▶ **TEXT PROVIDED**:
· · ·

Sunday, May 10, 2020

Escaping for a Day


We’ve been sheltering-in-place since March. Almost two months. We have cleaned the house, cleaned the yard, re-cleaned the house, did some crafts, worked, cooked, ate, walked around the neighborhood and discovered new parks and trails around our town. But some days I have kinda reached the limit of what else I could possibly do to fill up my time.

I can do a little longer without people. But I could not do anymore without getting out of town. Truly, just driving away and leaving home behind. Going away is vital to me. I need to get away, to not see my hearth just so I can recharge, just so I can look back at my life with perspective and re-plan, rearrange and find efficiencies. If I just sit in one spot, I churn the same garbage every day and nothing new nor good emerges from it.

I am also a Gypsy by heritage. We cannot help it. We wander. If we don’t move about, we don’t breathe. If we don’t dream and plan in our head our next trip, we suffocate. Without this, I could no longer do.

· · ·

▶ **WORK INSTRUCTION 1**: According to the blog post about escaping for a day, what does the writer want to be able to do by getting away from home? List each item.
▶ **WORK INSTRUCTION 2**: In the blog post about escaping for a day, since which month has the writer been sheltering in place?
▶ **WORK INSTRUCTION 3**: Write the next part of the blog post about escaping for a day, beginning after its final sentence.

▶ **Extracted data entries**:

· · ·

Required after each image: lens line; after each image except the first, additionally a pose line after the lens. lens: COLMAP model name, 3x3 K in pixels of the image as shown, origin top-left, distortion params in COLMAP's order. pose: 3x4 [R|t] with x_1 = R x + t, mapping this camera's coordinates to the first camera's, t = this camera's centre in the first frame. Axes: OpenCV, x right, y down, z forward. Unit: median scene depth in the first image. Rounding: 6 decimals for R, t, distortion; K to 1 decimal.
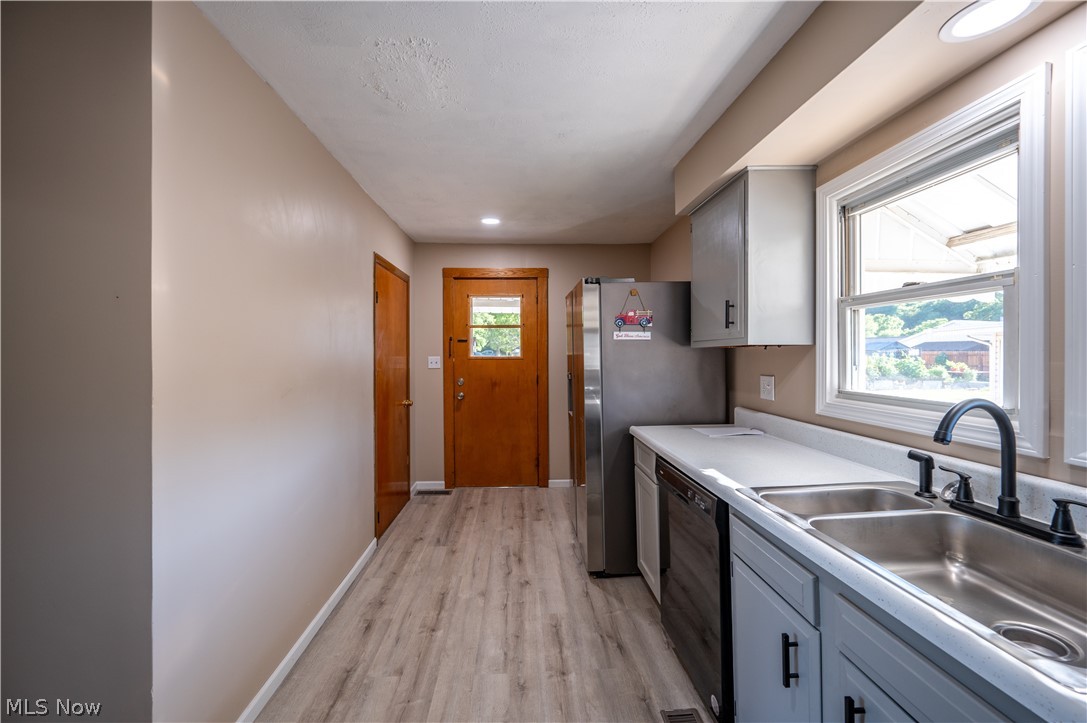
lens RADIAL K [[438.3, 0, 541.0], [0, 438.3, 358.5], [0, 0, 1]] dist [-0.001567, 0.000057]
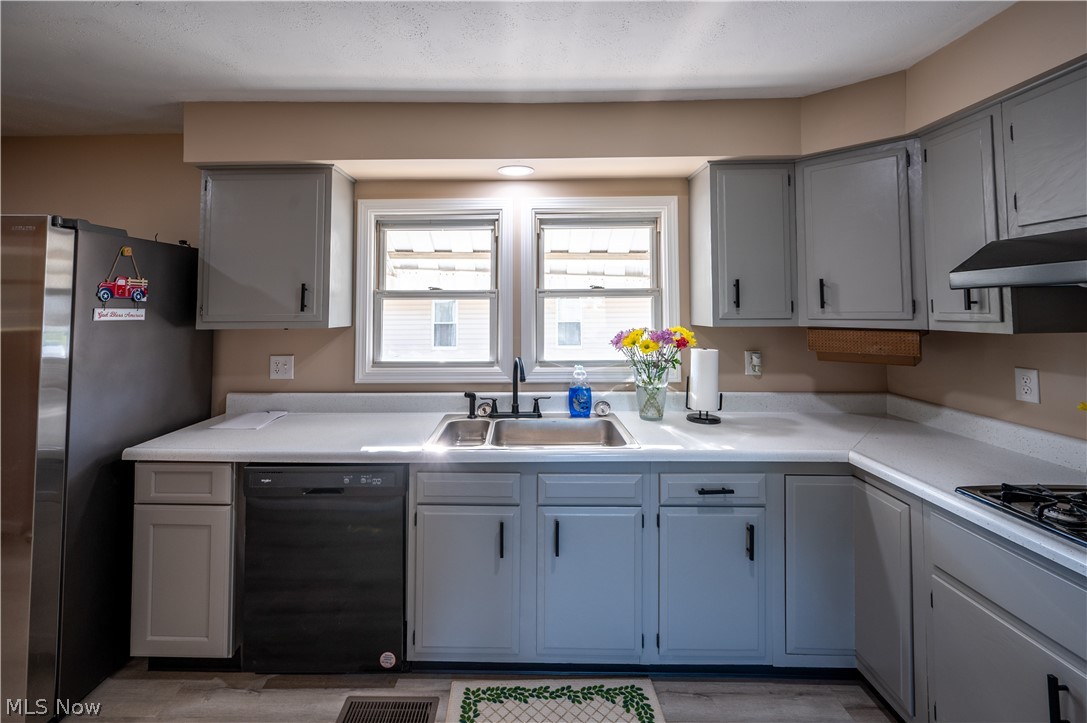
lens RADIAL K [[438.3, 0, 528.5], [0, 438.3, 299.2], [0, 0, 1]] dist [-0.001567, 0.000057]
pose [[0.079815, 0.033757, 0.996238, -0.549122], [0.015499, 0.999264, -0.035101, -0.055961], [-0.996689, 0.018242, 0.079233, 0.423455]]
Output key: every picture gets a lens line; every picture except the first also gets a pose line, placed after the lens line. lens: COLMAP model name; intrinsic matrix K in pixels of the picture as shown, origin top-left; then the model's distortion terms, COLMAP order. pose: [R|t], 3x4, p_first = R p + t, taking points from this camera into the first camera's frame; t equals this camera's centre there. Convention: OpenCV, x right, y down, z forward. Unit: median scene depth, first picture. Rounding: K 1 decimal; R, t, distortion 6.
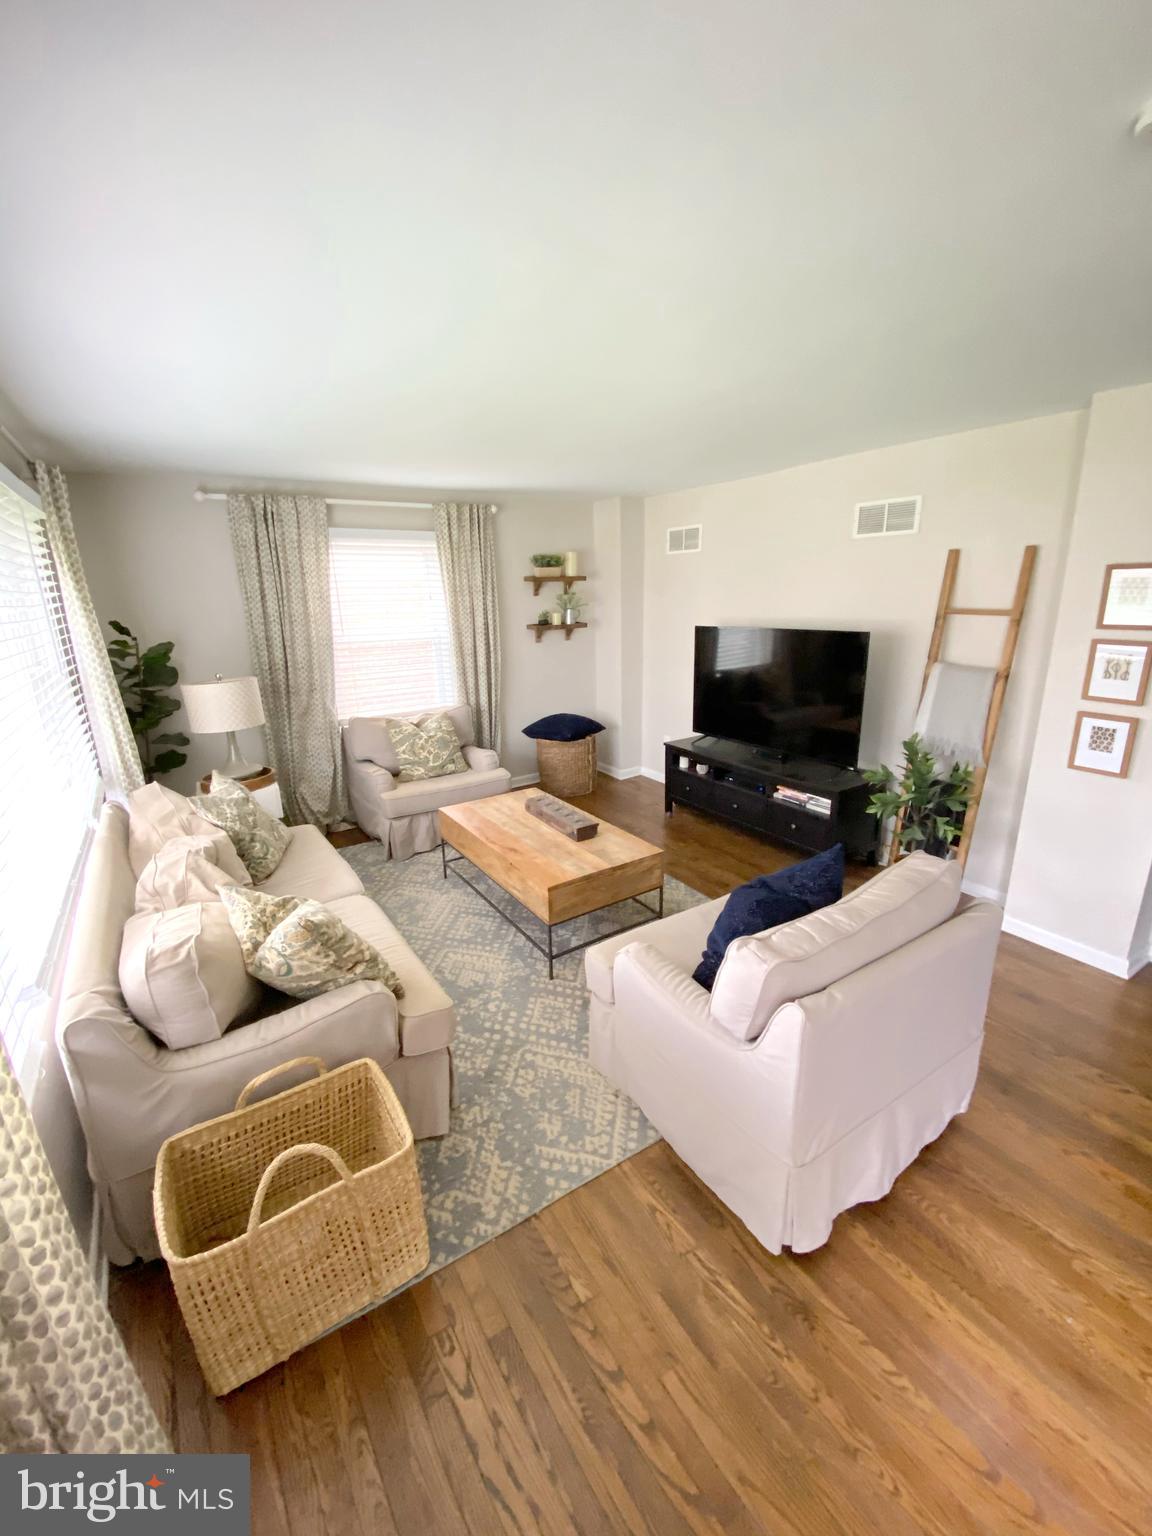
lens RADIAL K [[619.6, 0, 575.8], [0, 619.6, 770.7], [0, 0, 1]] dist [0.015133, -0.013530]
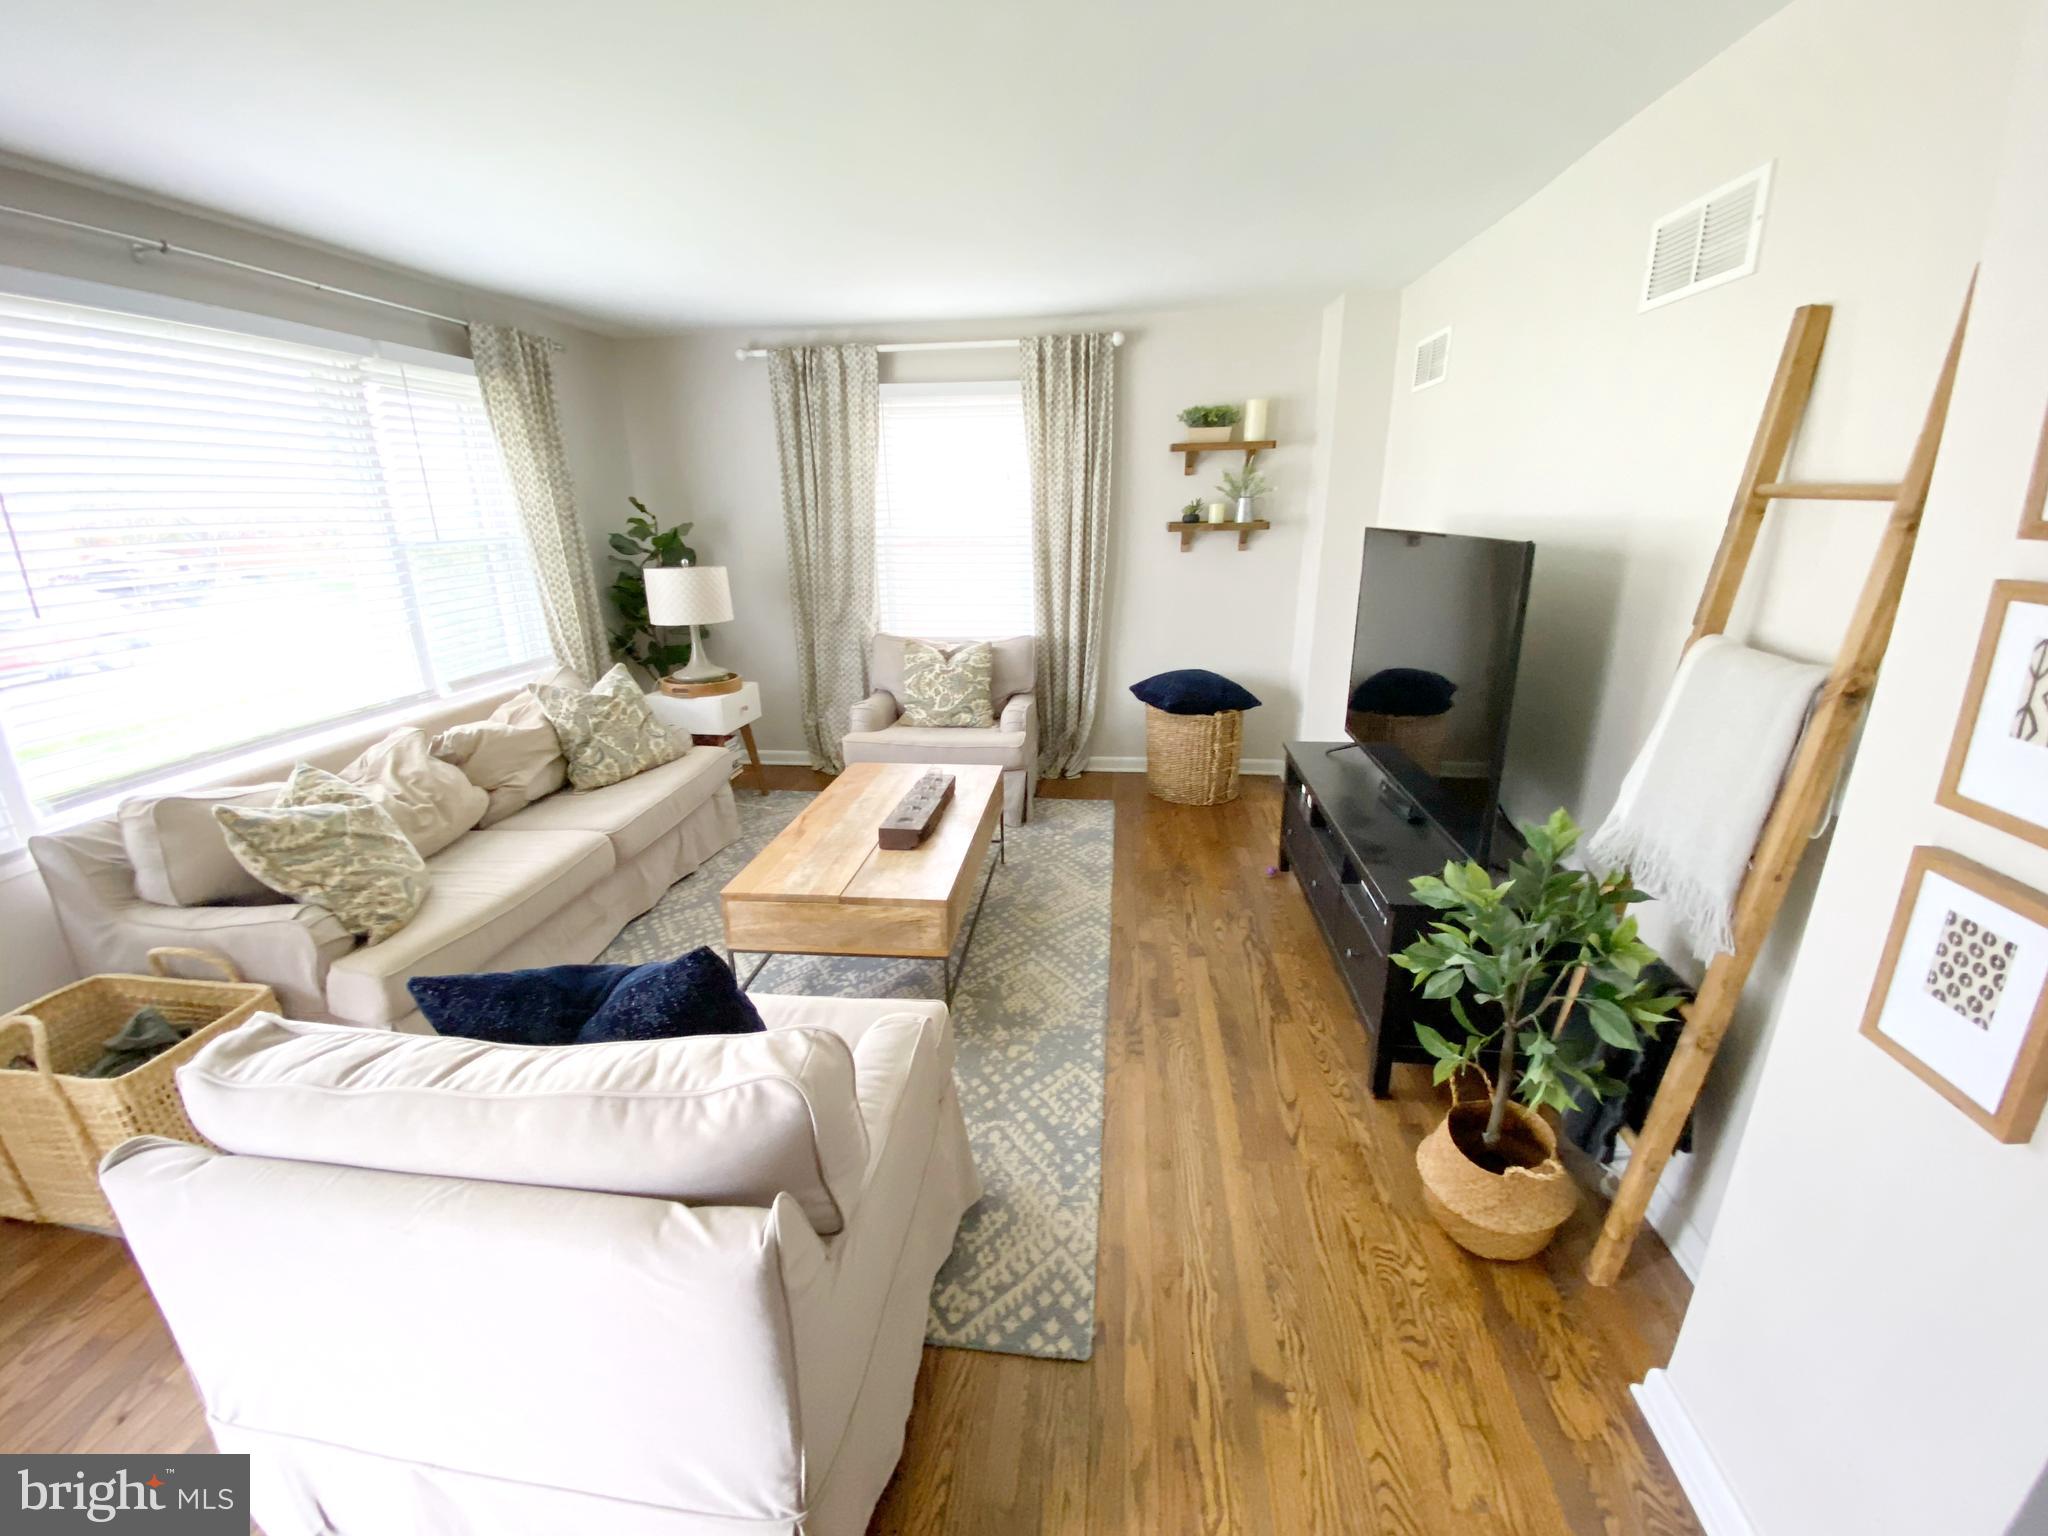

· · ·

▶ **EXERCISE RESPONSE 1**:
- Recharge
- Look back at their life with perspective
- Re-plan
- Rearrange
- Find efficiencies

▶ **EXERCISE RESPONSE 2**: Since March.

▶ **EXERCISE RESPONSE 3**:
How much harm can it be done to just get into our own car and start driving on the open road? Maybe get to the edge of a hill, stop, look down at the valley and breathe in the wind. Then snap a few shots, turn around and come home. How much harm? We won’t run into anyone. We have only our home, and no other people, to come to. No one to meet at the end of that road, no one to come home to but us. How much harm?!

We’re somewhat lucky in this country: we’re free to drive anywhere. Some people abuse it, unfortunately. But we try to use that privilege carefully. So, to get us out of this funk, we jumped in the car and ended up in Mayo River State Park, about an hour and 20 minutes North of our house, on the North Carolina – Virginia border.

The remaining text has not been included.